As metas e as cifras são ousadas. Por ano de governo, 9 mil agricultores de todo o Estado serão capacitados por técnicos da Emater e de universidades. A expectativa é de que cada agricultor treinado construa seu açude. Proprietários rurais que comprovarem não ter recursos receberão incentivos. Estão previstos R$ 88 milhões dentro do Programa de Aceleração de Crescimento (PAC) para realização das duas primeiras obras: barragens nos arroios Taquarembó e Jaguari, na bacia do rio Santa Maria.

O economista e geólogo Rogério Porto, ex-presidente do Irga (de 1996 a 1998), secretário executivo do Conselho Estadual de Recursos Hídricos (de 1990 a 1996) e um dos idealizadores do Fundo Estadual de Recursos Hídricos no governo Britto, foi convidado para presidir a Pasta. Defensor incondicional da acumulação de água ‘como gerador de vida e riqueza’, o secretário integrou o Grupo de Planificação Agrícola da América Latina e também atuou como consultor da Organização das Nações Unidas para a Alimentação e a Agricultura (FAO) e da Comissão Econômica para a América Latina e o Caribe (Cepal). Porto concedeu entrevista exclusiva ao AmbienteJÁ.

AmbienteJÁ – Como funcionou o sistema de irrigação no Rio Grande do Sul até agora e quais as mudanças propostas pelo Plano?
Porto - A acumulação de água no Rio Grande do Sul tem uma característica interessante: temos um sistema de açudes particulares. Ao contrário dos outros estados, que receberam investimentos públicos, no Rio Grande do Sul isso estabelece um monopólio do uso da água para quem construiu açude. Ou seja, quem tem açude usa água, e quem não tem, ou não usa, ou precisa pagar para usar o líquido. Só que esse modelo da acumulação privada se esgotou, porque hoje tu terias que fazer um investimento muito pesado, e ninguém do setor privado de produção agrícola tem condições financeiras para fazê-lo. Nem os maiores produtores agrícolas de Dom Pedrito e Rosário reunidos têm condições de construir barragens como essas que serão erguidas nos arroios Taquarembó e Jaguari.
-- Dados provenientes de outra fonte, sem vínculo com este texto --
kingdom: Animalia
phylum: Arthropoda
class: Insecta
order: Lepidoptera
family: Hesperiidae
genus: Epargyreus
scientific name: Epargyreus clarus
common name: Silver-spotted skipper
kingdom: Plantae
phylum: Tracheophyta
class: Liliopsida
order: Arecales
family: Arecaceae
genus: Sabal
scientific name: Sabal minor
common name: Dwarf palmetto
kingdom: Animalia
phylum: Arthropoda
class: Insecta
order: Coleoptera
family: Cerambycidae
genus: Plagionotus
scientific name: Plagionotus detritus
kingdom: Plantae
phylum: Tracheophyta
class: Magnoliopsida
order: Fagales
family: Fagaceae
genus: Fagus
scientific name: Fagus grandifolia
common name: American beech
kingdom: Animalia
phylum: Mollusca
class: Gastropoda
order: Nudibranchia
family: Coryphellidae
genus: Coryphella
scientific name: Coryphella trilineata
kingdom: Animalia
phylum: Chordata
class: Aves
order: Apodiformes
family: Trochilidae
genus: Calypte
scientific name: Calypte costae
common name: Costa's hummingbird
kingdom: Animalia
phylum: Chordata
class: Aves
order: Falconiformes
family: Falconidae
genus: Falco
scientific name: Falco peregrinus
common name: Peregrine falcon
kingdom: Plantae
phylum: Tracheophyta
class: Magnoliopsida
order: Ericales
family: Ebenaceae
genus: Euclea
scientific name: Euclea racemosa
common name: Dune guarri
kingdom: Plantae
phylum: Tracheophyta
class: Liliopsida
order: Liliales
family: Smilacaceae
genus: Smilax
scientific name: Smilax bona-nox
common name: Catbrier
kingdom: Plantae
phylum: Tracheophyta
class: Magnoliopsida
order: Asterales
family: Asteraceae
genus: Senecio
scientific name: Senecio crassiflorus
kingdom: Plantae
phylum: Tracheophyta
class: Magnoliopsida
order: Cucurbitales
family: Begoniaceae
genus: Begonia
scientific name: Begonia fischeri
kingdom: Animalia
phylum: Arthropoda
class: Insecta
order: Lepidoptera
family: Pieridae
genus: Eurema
Tu precisas fazer uma obra pública com o uso privado da água e cobrar pelo seu consumo, o que já é hábito para os gaúchos. Como essas duas obras são de grande porte, é necessário unir investimentos da União, Estado e particulares (Serão R$ 88 milhões da União dentro do PAC, com uma contrapartida de R$ 15 milhões do Estado e mais R$ 20 milhões da iniciativa privada). O atributo de uso da água fica sob controle público. Assim, tu impedes que haja uma apropriação privada da água e evita a realização de obras sem procedência técnica, porque essa obra precisa ser remunerada, então ela tem que ser viável. Se não for viável, o produtor não vai pagar e tu não vais conseguir o dinheiro para fazer outras obras. Se há essa alternativa de receber pelo uso da água, há a alternativa de fazer um fluxo de caixa permanente e uma reserva de recursos para investimentos futuros. Taquarembó e Jaguari vão permitir a construção de outras obras na bacia do Rio Santa Maria.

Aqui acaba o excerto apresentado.